Even Omohundro concedes that this is nothing like a fight in the open desert, where the Americans always win - and quickly.
.
"The challenge is that the battlefield is three-dimensional," Omohundro said. "Not only do you have to look in front of you and behind you, but also above you and below you - even subterranean," he said.
.
This night would become a textbook illustration of those complexities. Omohundro's unit started rolling toward the berm in armored personnel carriers about 7 p.m. from an encampment about two kilometers, or one mile, north. He was supposed to meet another outfit there, but it had gotten lost.
.
Finally he found it, and his men started their bit of the invasion by firing a 200-meter-long cord containing nearly a ton of explosives southward from the berm, toward central Falluja.
.
The members of the two units worried that their way into the city had been mined. But when the elongated charge exploded, it also set off any mines in a narrow path around it.
.
That tactic worked, but when the marines climbed the berm in pitch blackness and went over, they discovered uneven, rocky ground with rusty junk littering the way - a typical railroad district on the edge of town. They worked their way toward their first objectives - a small traffic circle and, beyond that, the first buildings of the city.
.
But the marines were being shelled even before they went over the berm. Sporadically, the area now exploded with gunfire, rocket-propelled grenade rounds and mortar shells. The advance bogged down as spotters tried to locate pockets of insurgents and wipe them out with the big guns.
.
For a time, this frightening urban battlefield became a pulsing cacophony of strange and deadly sounds. The mosques in the city broadcast calls to jihad through their speakers. F-18s fired 3,000 rounds a minute in bursts that sounded oddly like burps. AC-130 gunships droned overhead, their big cannons going thunk, thunk as they found targets.
.
Perhaps strangest of all, the American troops brought in their own "psy-ops" trucks - for psychological operations - and blared sounds that created a nightmarish duet with the mosques: old AC-DC songs, something that sounded like a sonar ping, the cavalry charge.
.
Omohundro did not like sitting still in this theater of doom, and for good reason. "My biggest fear is staying in the same place for too long," he said. "Then they'll pinpoint us and start firing."
.
Eventually the artillery found the house that had been spitting the grenades and flattened that one, too. An AC-130 passed overhead but decided that the threat had been annihilated, along with the building.
.
Then the shooting started again, from some other window among the cracked streets and twisted alleyways of Falluja.

Leninist thug
11th November 2004, 22:15
Ha ha ha ha ha I bet those Marines are thinking of their recruiter who told them, "Sign up you'll see the world and gain experience and you'll be able to pay for college." Ha ha ha ha

refuse_resist
12th November 2004, 04:25
LOL I'm sure they were thinking that long before they got there.

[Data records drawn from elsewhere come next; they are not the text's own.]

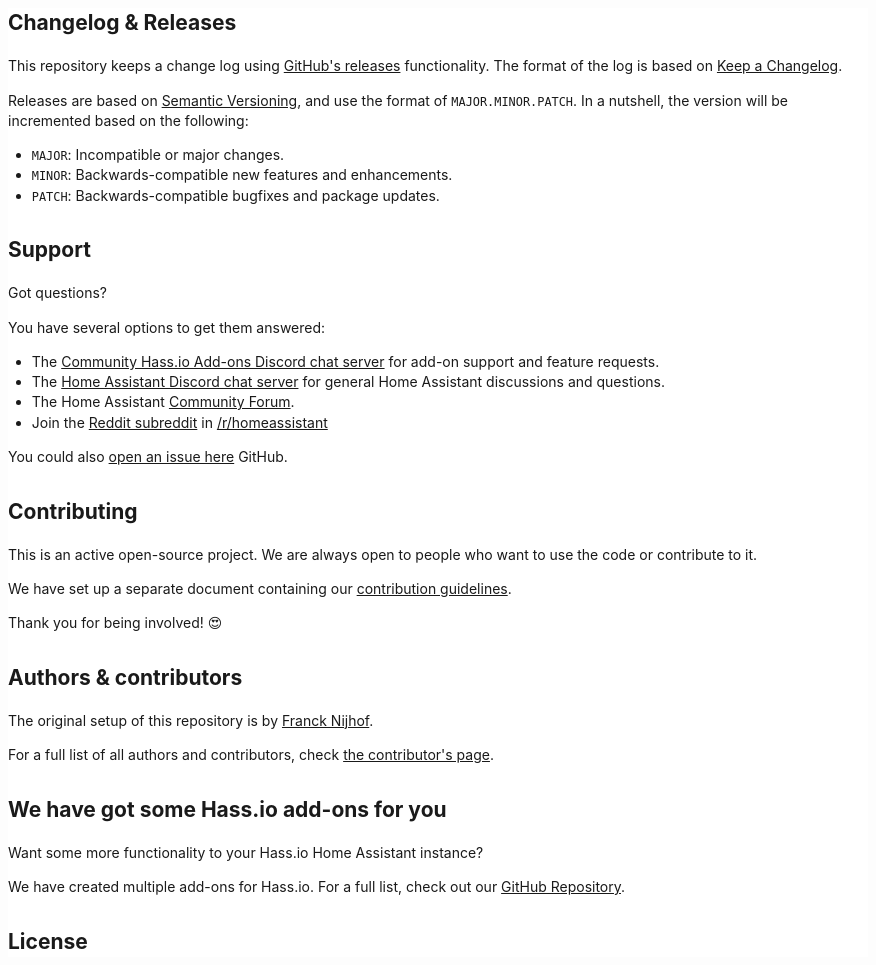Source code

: ## Changelog & Releases

This repository keeps a change log using [GitHub's releases][releases]
functionality. The format of the log is based on
[Keep a Changelog][keepchangelog].

Releases are based on [Semantic Versioning][semver], and use the format
of ``MAJOR.MINOR.PATCH``. In a nutshell, the version will be incremented
based on the following:

- ``MAJOR``: Incompatible or major changes.
- ``MINOR``: Backwards-compatible new features and enhancements.
- ``PATCH``: Backwards-compatible bugfixes and package updates.

## Support

Got questions?

You have several options to get them answered:

- The [Community Hass.io Add-ons Discord chat server][discord] for add-on
  support and feature requests.
- The [Home Assistant Discord chat server][discord-ha] for general Home
  Assistant discussions and questions.
- The Home Assistant [Community Forum][forum].
- Join the [Reddit subreddit][reddit] in [/r/homeassistant][reddit]

You could also [open an issue here][issue] GitHub.

## Contributing

This is an active open-source project. We are always open to people who want to
use the code or contribute to it.

We have set up a separate document containing our
[contribution guidelines](CONTRIBUTING.md).

Thank you for being involved! :heart_eyes:

## Authors & contributors

The original setup of this repository is by [Franck Nijhof][frenck].

For a full list of all authors and contributors,
check [the contributor's page][contributors].

## We have got some Hass.io add-ons for you

Want some more functionality to your Hass.io Home Assistant instance?

We have created multiple add-ons for Hass.io. For a full list, check out
our [GitHub Repository][repository].

## License


[aarch64-shield]: https://img.shields.io/badge/aarch64-yes-green.svg
[adguard]: https://github.com/hassio-addons/addon-adguard-home
[amd64-shield]: https://img.shields.io/badge/amd64-yes-green.svg
[armhf-shield]: https://img.shields.io/badge/armhf-yes-green.svg
[armv7-shield]: https://img.shields.io/badge/armv7-yes-green.svg
[commits-shield]: https://img.shields.io/github/commit-activity/y/hassio-addons/addon-wireguard.svg
[commits]: https://github.com/hassio-addons/addon-wireguard/commits/master
[contributors]: https://github.com/hassio-addons/addon-wireguard/graphs/contributors
[discord-ha]: https://discord.gg/c5DvZ4e
[discord-shield]: https://img.shields.io/discord/478094546522079232.svg
[discord]: https://discord.me/hassioaddons
[dockerhub]: https://hub.docker.com/r/hassioaddons/wireguard
[forum-shield]: https://img.shields.io/badge/community-forum-brightgreen.svg
[forum]: https://community.home-assistant.io/t/community-hass-io-add-on-wireguard/134662?u=frenck
[frenck]: https://github.com/frenck
[github-sponsors-shield]: https://frenck.dev/wp-content/uploads/2019/12/github_sponsor.png
[github-sponsors]: https://github.com/sponsors/frenck
[gitlabci-shield]: https://gitlab.com/hassio-addons/addon-wireguard/badges/master/pipeline.svg
[gitlabci]: https://gitlab.com/hassio-addons/addon-wireguard/pipelines
[ha-rest]: https://www.home-assistant.io/components/rest/
[home-assistant]: https://home-assistant.io
[i386-shield]: https://img.shields.io/badge/i386-yes-green.svg
[issue]: https://github.com/hassio-addons/addon-wireguard/issues
[keepchangelog]: http://keepachangelog.com/en/1.0.0/
[license-shield]: https://img.shields.io/github/license/hassio-addons/addon-wireguard.svg
[maintenance-shield]: https://img.shields.io/maintenance/yes/2020.svg
[patreon-shield]: https://frenck.dev/wp-content/uploads/2019/12/patreon.png
[patreon]: https://www.patreon.com/
[pihole]: https://github.com/hassio-addons/addon-pi-hole
[project-stage-shield]: https://img.shields.io/badge/project%20stage-experimental-yellow.svg
[reddit]: https://reddit.com/r/homeassistant
[releases-shield]: https://img.shields.io/github/release/hassio-addons/addon-wireguard.svg
[releases]: https://github.com/hassio-addons/addon-wireguard/releases
[repository]: https://github.com/hassio-addons/repository
[semver]: http://semver.org/spec/v2.0.0.htm
[wireguard-install]: https://www.wireguard.com/install/
[wireguard]: https://www.wireguard.com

But of course they'll have a tough time trying to take the city. Though the military of a superpower may be technologically advanced and better equipped, the guerrilla fighter always has an advantage over them.

cormacobear
12th November 2004, 05:23
US casualties so far 63 injured 18 dead.

praxis1966
12th November 2004, 08:50
What I find most amusing is that it seems apparent that the administration thinks the 'cleaning out' of Falluja is going to make one damned bit of difference. A similar insurgency will just crop up someplace else. The whole business makes me wonder if the powers that be took any lessons at all from Vietnam.

DaCuBaN
12th November 2004, 10:38
Captain Read Omohundro, a strapping graduate of Texas A&M who has a habit of walking around upright during bursts of mortar and grenade fire while everyone else is hugging an outcropping of concrete.

:lol: We really did teach you "yanks" a trick or two, eh? Long Live Imperialism... :rolleyes:

dso79
12th November 2004, 13:04
I really hate the reports from those fucking &#39;embeds&#39;. Sensationalist bullshit about brave marines defeating evil terrorists, but not a word about dead civilians and destroyed hospitals <_<.